PWC 058: Task #1, Compare Version & Task #2, Ordered Lineup
I usually am bored with string twisting (as opposed to bit twiddling) because there is a certain level of grunt work, even with such classics as ELIZA and FESTOON and I can easily fall down the rabbit hole of trying to get pluralization perfect. So when the exciting topic of version numbers came up, I would have passed, but we perfectionists have to finish one to get to two....
Plus there was one thing that I liked, the problem was set up as a comparison operator, like
cmp, suitable for use in a sort routine. Whomever you are out there, with a need to sort thousands of version strings via perl, this script is for you ;-)
Input is on the command line. The versions will be compared in pairs. Creating a version sort routine of command line arguments was considered, but I decided to emulate the problem statement example output instead.
When mimicking the functionality of
cmp one of the first things to consider is using the functionality of
cmp directly. Using the numerical
<=> comparison operator is one of my favorite things because I like non-alphabetic typography, I am a perl coder after all, but it bogs down into examining a lot of separate subversion positions with various edge cases. Using the lexicographic comparison operator,
cmp, allows a single comparison of the entire version string against another as long as a few details are handled:
- The version and subversion fields will sort numerically if they are the same length; therefore the version and subversion numbers must be left padded by zeros in their fields.
- The production and alpha versions as denoted by the delimiters '.' vs '_' will have to compare correctly. This is done by turning the delimiters into fields themselves, with '.' being given value 1 and '_' being given value 0.
- Comparing alphabetically yet keeping all the characters within the ten Hindu-Arabic numerals avoids worrying about what character encoding is being used. If your favorite encoding doesn't sort 0, 1, ..., 9 the standard way, you aren't really into this anyway, I'm assuming.
All the magic is in the
vercmp routine, with the first action taken being to validate the input. The first validation, that no extraneous characters are in the version strings is about the only one that is a must. The other validations flag a missing number at the front of the first delimiter, in between two adjacent delimiters, or at the end of the last delimiter as an error. This is a matter of taste. You could just assume that any "missing number" should just be considered equivalent to zero and I wouldn't argue with you, but being lazy, I just reject as many boundary cases as I plausibly can. You get an indefinite number of subversion numbers, if that makes you feel better.
Once the data is validated, everything quickly rolls downhill as I indicated:
- Change all delimiters in the original string: '.' becomes '.1.' and '_' becomes '.0.'
- Split the version strings on '.' and store each in its respective array.
- For each respective version/subversion field, zero pad the smaller string on the left to match the larger.
- For version strings that have fewer subversion fields than the version being compared against, supply the appropriate string of zeros to match the length of the field in the other version.
Then join the respective version arrays back together and use
cmp to produce the correct result.
Emulate the output format of the problem statement. Not much going on here other than minor accounting to keep all the comparisons lined up and looking nice.

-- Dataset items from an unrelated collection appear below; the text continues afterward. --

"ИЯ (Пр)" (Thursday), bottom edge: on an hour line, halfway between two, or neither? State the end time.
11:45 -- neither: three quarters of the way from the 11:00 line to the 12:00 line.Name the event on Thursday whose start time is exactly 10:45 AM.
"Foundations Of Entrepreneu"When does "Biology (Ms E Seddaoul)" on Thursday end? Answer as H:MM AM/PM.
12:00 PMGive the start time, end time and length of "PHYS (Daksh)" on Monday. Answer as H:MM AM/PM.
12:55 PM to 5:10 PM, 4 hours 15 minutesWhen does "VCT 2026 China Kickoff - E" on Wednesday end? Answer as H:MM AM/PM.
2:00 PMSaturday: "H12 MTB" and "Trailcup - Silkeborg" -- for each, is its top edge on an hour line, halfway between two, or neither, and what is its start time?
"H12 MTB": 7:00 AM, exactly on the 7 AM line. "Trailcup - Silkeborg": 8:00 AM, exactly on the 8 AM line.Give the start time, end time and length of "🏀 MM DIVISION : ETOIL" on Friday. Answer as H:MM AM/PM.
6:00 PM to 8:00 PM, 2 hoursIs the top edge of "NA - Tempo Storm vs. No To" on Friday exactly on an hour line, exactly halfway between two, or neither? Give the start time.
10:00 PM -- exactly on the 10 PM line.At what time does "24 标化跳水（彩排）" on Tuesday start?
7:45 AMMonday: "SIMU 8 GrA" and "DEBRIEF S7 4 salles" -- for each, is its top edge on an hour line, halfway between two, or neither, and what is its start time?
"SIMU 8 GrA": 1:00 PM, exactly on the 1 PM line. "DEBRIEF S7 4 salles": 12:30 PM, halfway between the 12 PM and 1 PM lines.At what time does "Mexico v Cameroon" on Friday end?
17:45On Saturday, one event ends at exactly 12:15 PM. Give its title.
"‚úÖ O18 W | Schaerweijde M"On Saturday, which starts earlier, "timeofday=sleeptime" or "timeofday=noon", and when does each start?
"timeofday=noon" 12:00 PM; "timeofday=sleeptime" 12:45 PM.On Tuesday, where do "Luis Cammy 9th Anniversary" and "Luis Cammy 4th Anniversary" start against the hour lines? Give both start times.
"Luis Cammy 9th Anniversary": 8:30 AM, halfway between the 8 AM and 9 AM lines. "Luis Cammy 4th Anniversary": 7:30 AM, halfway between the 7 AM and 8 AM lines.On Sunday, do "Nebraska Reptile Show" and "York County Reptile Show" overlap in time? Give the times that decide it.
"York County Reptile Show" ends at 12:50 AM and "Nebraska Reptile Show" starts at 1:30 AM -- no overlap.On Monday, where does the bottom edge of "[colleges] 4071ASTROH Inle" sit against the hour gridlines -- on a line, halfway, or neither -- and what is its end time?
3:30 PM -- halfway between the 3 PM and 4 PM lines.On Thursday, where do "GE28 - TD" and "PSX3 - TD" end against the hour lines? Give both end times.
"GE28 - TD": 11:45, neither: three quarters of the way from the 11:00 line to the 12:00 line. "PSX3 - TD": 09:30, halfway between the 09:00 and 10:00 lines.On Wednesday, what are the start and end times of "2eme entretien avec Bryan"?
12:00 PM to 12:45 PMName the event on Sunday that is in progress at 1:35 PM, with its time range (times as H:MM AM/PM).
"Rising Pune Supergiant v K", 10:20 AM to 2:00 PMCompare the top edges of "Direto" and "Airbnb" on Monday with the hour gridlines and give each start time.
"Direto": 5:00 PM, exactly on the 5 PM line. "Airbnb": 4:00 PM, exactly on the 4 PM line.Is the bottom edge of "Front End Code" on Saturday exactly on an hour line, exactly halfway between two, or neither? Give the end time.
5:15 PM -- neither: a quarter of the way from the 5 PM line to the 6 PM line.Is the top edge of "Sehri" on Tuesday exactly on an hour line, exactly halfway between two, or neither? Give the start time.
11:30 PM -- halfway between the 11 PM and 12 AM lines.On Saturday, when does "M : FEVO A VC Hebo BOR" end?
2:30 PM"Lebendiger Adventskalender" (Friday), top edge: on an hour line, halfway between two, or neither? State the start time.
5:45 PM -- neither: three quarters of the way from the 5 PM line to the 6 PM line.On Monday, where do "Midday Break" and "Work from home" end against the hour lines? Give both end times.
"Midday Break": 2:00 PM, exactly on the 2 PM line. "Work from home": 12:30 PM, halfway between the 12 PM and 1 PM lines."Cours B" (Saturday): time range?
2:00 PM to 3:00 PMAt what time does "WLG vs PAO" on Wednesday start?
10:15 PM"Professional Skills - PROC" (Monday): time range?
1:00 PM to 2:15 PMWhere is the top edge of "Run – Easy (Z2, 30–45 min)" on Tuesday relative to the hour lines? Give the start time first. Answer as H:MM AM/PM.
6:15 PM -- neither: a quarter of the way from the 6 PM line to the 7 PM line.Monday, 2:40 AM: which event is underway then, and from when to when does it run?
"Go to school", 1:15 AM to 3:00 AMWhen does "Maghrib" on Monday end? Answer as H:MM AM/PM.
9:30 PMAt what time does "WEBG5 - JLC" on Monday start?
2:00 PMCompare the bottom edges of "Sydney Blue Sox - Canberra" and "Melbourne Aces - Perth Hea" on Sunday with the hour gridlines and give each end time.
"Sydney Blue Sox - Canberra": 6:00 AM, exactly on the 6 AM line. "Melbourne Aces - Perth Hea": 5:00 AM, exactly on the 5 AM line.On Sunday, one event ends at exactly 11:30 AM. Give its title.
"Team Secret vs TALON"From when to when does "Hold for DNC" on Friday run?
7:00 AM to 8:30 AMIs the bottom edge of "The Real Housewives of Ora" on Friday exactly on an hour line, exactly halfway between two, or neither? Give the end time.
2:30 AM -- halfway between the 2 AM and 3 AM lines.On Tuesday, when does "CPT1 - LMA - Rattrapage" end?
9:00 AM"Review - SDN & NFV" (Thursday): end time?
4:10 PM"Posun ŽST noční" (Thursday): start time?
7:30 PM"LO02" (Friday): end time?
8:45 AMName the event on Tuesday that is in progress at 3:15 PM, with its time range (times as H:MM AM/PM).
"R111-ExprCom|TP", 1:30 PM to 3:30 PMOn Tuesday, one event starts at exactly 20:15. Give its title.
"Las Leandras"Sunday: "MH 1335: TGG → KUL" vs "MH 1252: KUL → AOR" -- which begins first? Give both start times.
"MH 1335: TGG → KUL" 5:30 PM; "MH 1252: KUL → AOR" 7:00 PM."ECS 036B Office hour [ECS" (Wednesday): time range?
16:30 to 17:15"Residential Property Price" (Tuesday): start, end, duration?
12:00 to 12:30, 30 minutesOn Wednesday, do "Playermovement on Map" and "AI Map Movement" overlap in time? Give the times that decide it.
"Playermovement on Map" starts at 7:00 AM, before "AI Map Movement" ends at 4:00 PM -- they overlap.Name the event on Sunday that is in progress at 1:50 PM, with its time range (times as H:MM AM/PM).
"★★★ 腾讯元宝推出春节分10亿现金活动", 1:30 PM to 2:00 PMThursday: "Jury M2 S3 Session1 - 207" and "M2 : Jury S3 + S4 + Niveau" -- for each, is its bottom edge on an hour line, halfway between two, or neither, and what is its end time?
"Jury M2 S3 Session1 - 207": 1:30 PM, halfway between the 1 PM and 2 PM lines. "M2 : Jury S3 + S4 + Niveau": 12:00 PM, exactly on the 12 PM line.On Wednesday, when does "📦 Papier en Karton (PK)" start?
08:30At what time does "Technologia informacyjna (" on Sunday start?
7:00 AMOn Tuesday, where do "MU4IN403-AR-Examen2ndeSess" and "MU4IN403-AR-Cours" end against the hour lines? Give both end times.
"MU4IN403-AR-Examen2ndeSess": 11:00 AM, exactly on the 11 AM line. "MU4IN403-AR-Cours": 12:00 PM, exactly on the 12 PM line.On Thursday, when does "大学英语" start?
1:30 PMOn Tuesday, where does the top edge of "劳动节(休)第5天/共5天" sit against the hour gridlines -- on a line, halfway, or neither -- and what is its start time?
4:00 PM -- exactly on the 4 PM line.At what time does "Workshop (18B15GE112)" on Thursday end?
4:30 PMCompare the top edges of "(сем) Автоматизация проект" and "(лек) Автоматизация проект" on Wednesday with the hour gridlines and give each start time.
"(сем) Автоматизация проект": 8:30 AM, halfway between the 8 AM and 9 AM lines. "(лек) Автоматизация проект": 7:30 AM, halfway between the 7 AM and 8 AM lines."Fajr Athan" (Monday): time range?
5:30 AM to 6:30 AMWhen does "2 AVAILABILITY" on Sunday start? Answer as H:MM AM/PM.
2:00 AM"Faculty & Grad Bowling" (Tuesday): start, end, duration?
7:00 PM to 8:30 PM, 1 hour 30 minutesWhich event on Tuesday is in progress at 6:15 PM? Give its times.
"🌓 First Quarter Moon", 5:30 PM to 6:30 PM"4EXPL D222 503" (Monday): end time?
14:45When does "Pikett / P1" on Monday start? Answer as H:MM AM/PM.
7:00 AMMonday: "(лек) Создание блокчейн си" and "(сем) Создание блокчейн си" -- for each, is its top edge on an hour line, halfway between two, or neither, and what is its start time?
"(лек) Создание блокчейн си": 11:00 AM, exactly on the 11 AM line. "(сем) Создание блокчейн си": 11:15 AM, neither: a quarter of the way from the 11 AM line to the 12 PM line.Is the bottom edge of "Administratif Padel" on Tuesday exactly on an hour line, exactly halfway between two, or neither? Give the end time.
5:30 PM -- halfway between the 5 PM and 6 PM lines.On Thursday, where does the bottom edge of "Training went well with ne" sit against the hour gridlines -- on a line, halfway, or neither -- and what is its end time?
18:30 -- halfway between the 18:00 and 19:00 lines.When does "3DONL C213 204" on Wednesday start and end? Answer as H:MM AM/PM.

- How do you eat an elephant?
- One bite at a time.
When faced with a list of heights, 2, 6, 4, 5, 1, 3, say, and a respective list of the number of "taller" heights appearing prior to a given height, 1, 0, 2, 0, 1, 2, say, where do you begin? With the shortest height, of course. (I said "of course" to distract you from asking how long it took me to think of this.)
In what follows, keep in mind that, since you are working with a list of unique heights, there will always be a smallest unique height in whatever subset of this list of heights you choose.
So you take a first bite out of this list of heights by removing the smallest one, what now? Well, that smallest height has a number of taller heights ahead of it. In the above example, the smallest height is 1 and the number of taller heights ahead of it in the output is 1. But every other height is taller than the smallest height. This means that there can only be one height in front of this smallest height, and this means that the smallest height in the list, 1, has to be in position 2 of the output list.
At this point, we are done, although I didn't realize it at first. We have reduced our input list by one and have determined exactly where that smallest input height goes in the output. In this problem, no height is concerned with heights that are smaller than it, only those that are taller. This means that the smallest height and the space it occupies is effectively ignored by the other heights in determining where they should go in the output list.
- For better understanding of how this works, the value for "taller" that is attached to each height should be understood as "The number of open slots in the output list ahead of where this height will be placed when it is its turn to be the smallest unique remaining element in the set of heights to be placed."
- A consequence of this reasoning is that the tallest height must always have an associated "taller" value of zero for there to be a valid ordering.
- Since the smallest element is always exactly determined in the output ordering and since every element in the list eventually becomes the smallest element, that implies that, for any list of heights and their respective taller values, there is at most one solution.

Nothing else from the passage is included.